Thank you for advice. I followed the instructions of this change, and after fixing a few compilation errors (had to replace a few %x with %llu at printf's) - using the same .config - I got a ROM which is unbootable! Maybe because I don't have AMD HDT Debugger, and it should've been connected to some usually-not-soldered header for this ROM to boot?
Perhaps I can manually redirect these IDS prints to a standard coreboot log - if that will give some useful info. Or I could dive into AGESA and replace all DDR1333 stuff with a DDR1866 one, to force it running as 1866MHz CL9 - since that "#define BLDCFG_MEMORY_CLOCK_SELECT" seemingly doesn't work for some reason.

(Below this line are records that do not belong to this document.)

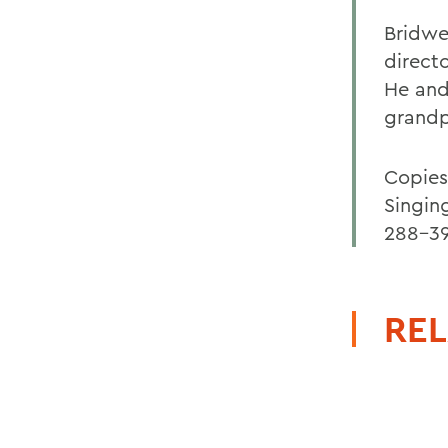
Bridwel
direct
He and 
grandp
Copies
Singing
288-39
REL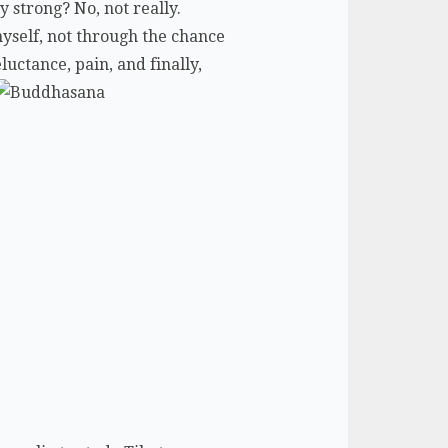
y strong? No, not really.
myself, not through the chance
luctance, pain, and finally,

Do you have any other ideas to fix this "turtle RAM" AMD 16h problem?
Best regards, Mike Banon
On Fri, Jul 5, 2019 at 8:44 AM Kyösti Mälkki kyosti.malkki@gmail.com wrote:
On Wed, Jul 3, 2019 at 8:54 PM Mike Banon mikebdp2@gmail.com wrote:
A pair of 1866MHz CL9 RAM modules* runs only as 1333MHz CL9 on 16h AM1I-A with coreboot is installed, but worked faster when a proprietary UEFI was installed. To fix this "turtle RAM" coreboot problem I tried to play with buildOpts.c - https://review.coreboot.org/c/coreboot/+/33920 , but the things like "#define BLDCFG_MEMORY_CLOCK_SELECT DDR1866_FREQUENCY" sadly did not help.
Any ideas how to improve the RAM speeds? How I can force this RAM to run faster?
Maybe AGESA debugging / IDS tracing is of some assistance? I have not tried it for a while, though.